Brief: Return all lines in the data where the string "HouseHolds" can be found.

++++ Data section ++++

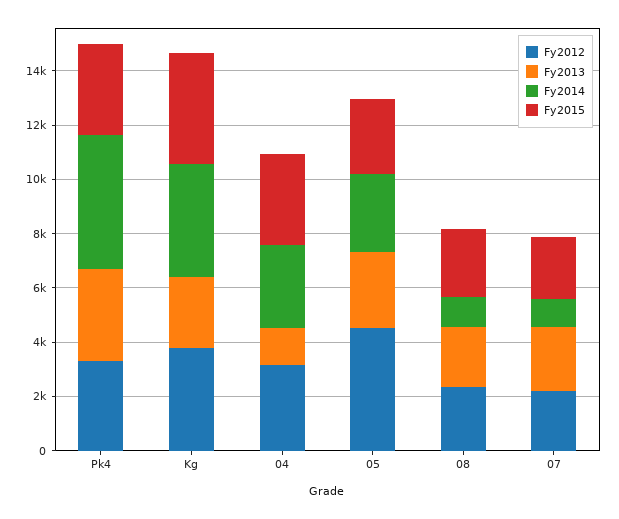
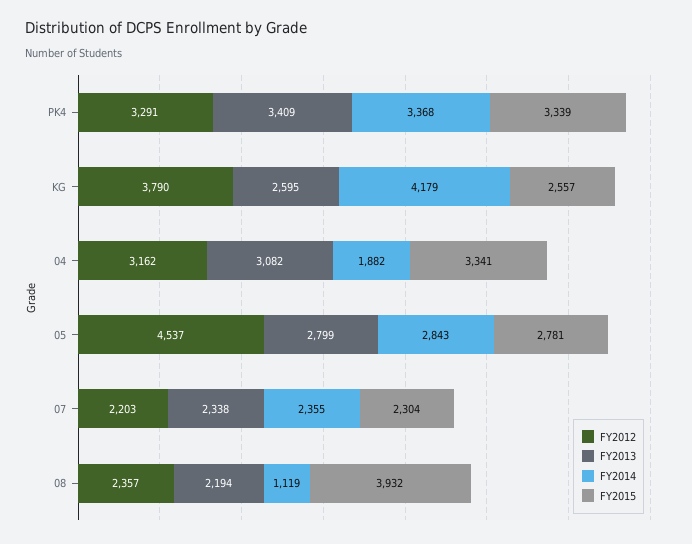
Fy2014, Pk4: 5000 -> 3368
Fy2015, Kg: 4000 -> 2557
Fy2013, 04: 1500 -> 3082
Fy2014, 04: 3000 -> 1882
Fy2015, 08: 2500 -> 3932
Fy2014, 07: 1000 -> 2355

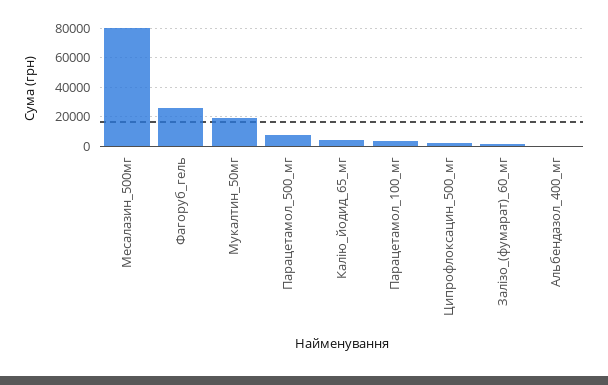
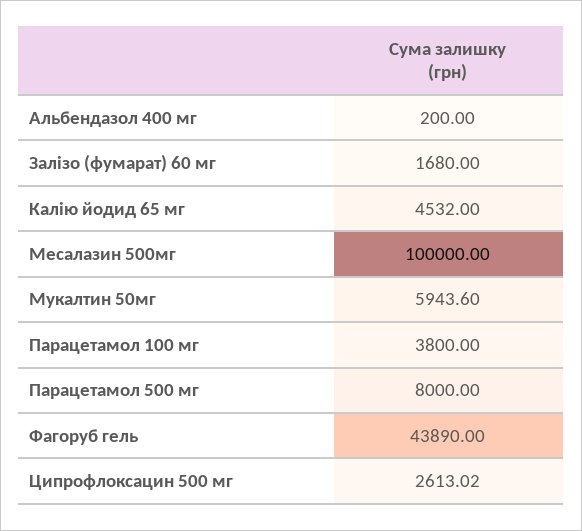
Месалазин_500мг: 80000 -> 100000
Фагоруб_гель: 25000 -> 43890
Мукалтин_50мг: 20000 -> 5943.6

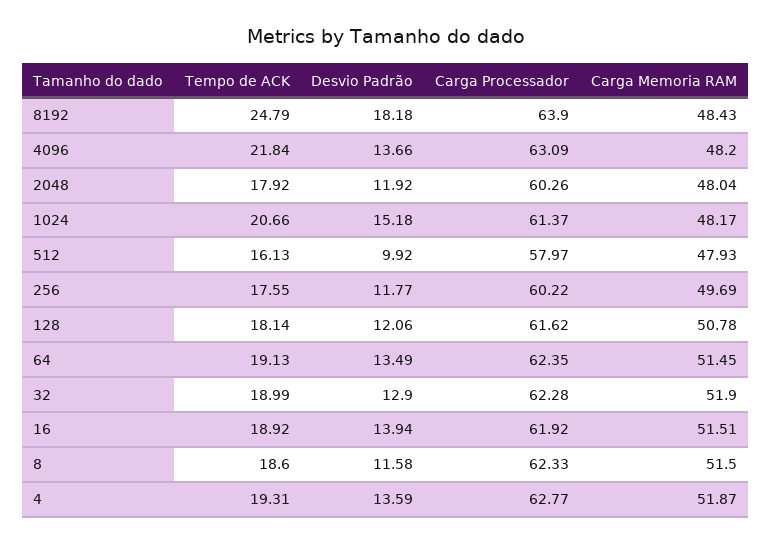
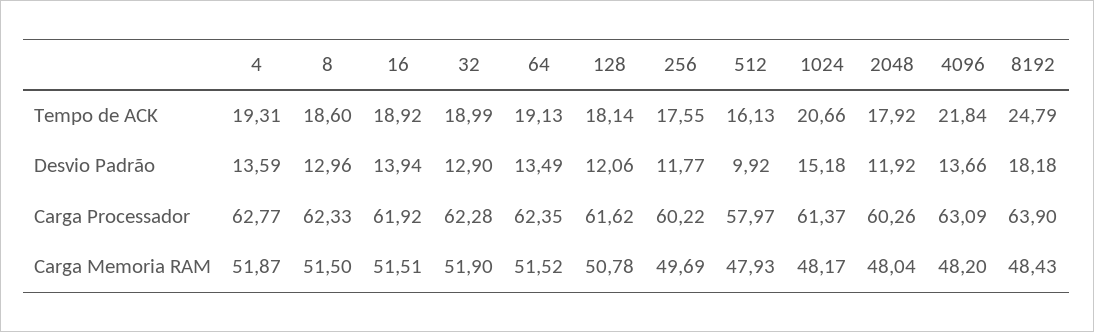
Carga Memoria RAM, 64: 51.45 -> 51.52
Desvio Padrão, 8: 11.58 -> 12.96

++++
++++ Data section ++++

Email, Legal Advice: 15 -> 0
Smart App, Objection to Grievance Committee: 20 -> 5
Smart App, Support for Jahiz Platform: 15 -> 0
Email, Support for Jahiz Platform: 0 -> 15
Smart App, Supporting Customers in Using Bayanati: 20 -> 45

++++
++++ Data section ++++

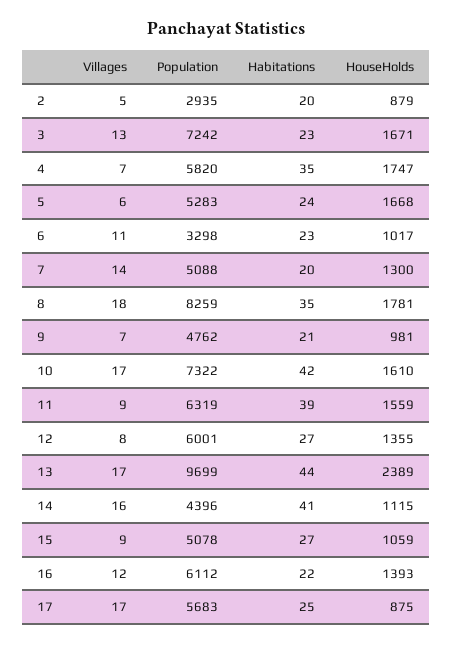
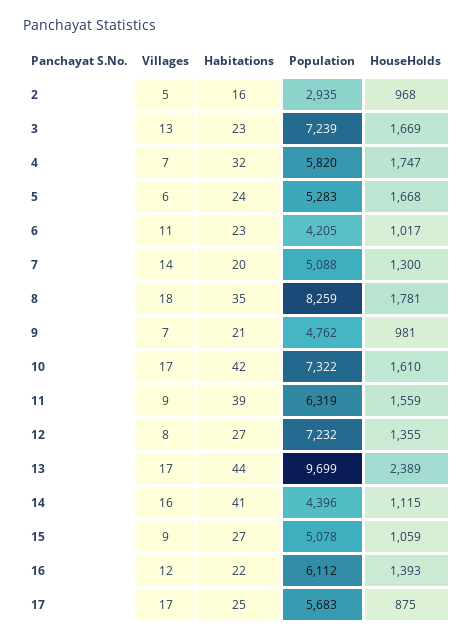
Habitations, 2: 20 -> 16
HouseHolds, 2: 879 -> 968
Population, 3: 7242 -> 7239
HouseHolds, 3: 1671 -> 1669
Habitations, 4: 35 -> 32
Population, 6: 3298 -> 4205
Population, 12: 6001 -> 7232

++++

Result below:
HouseHolds, 2: 879 -> 968
HouseHolds, 3: 1671 -> 1669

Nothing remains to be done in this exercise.